------ DATASET CONTENT

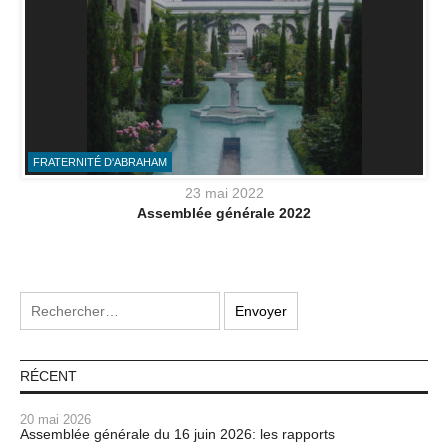
FRATERNITÉ D'ABRAHAM
23 mai 2022
Assemblée générale 2022
RÉCENT
20 mai 2026
Assemblée générale du 16 juin 2026: les rapports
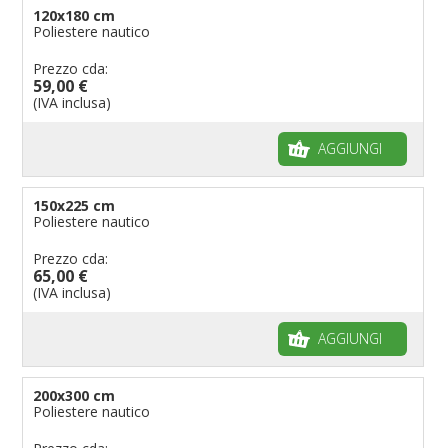
120x180 cm
Poliestere nautico
Prezzo cda:
59,00 €
(IVA inclusa)
AGGIUNGI
150x225 cm
Poliestere nautico
Prezzo cda:
65,00 €
(IVA inclusa)
AGGIUNGI
200x300 cm
Poliestere nautico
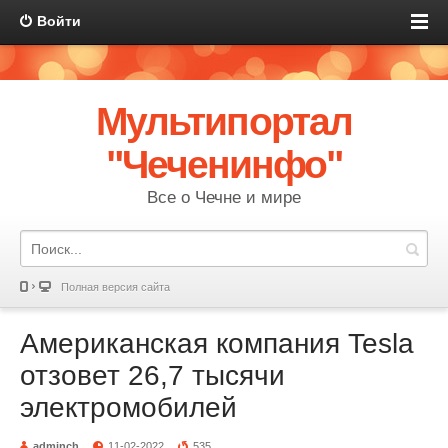
Войти
Мультипортал
"Чеченинфо"
Все о Чечне и мире
Полная версия сайта
Американская компания Tesla
отзовет 26,7 тысячи
электромобилей
adminch
11-02-2022
535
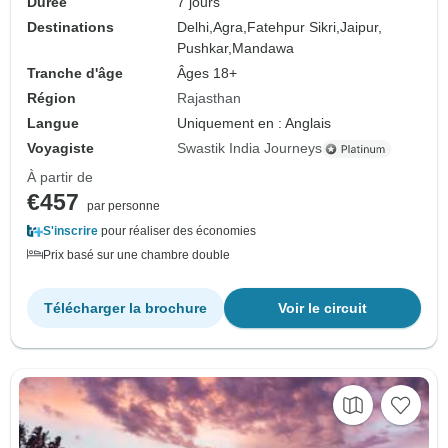
Durée
7 jours
Destinations
Delhi,
Agra,
Fatehpur Sikri,
Jaipur,
Pushkar,
Mandawa
Tranche d'âge
Âges 18+
Région
Rajasthan
Langue
Uniquement en : Anglais
Voyagiste
Swastik India Journeys
À partir de
€457
par personne
S'inscrire
pour réaliser des économies
Prix basé sur une chambre double
Télécharger la brochure
Voir le circuit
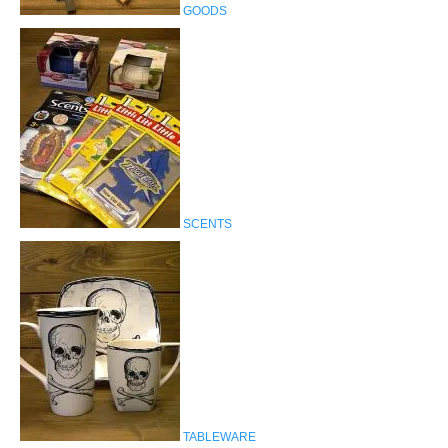
GOODS
SCENTS
TABLEWARE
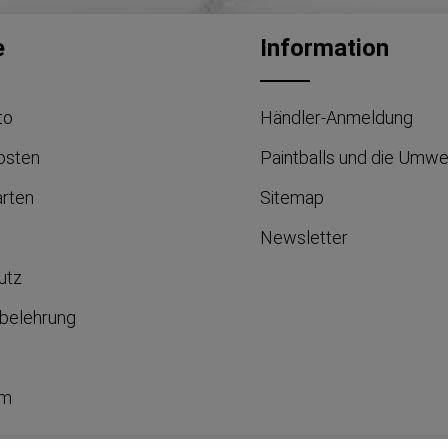
e
Information
to
Händler-Anmeldung
osten
Paintballs und die Umwe
arten
Sitemap
Newsletter
utz
belehrung
um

------------

* _EXERCISE DETAILS_
Each record above must be returned exactly as written, with its pictures omitted.

* _REPLY TO THE TASK_
FRATERNITÉ D'ABRAHAM
23 mai 2022
Assemblée générale 2022
RÉCENT
20 mai 2026
Assemblée générale du 16 juin 2026: les rapports
120x180 cm
Poliestere nautico
Prezzo cda:
59,00 €
(IVA inclusa)
AGGIUNGI
150x225 cm
Poliestere nautico
Prezzo cda:
65,00 €
(IVA inclusa)
AGGIUNGI
200x300 cm
Poliestere nautico
Войти
Мультипортал
"Чеченинфо"
Все о Чечне и мире
Полная версия сайта
Американская компания Tesla
отзовет 26,7 тысячи
электромобилей
adminch
11-02-2022
535
Durée
7 jours
Destinations
Delhi,
Agra,
Fatehpur Sikri,
Jaipur,
Pushkar,
Mandawa
Tranche d'âge
Âges 18+
Région
Rajasthan
Langue
Uniquement en : Anglais
Voyagiste
Swastik India Journeys
À partir de
€457
par personne
S'inscrire
pour réaliser des économies
Prix basé sur une chambre double
Télécharger la brochure
Voir le circuit
GOODS
SCENTS
TABLEWARE
e
Information
to
Händler-Anmeldung
osten
Paintballs und die Umwe
arten
Sitemap
Newsletter
utz
belehrung
um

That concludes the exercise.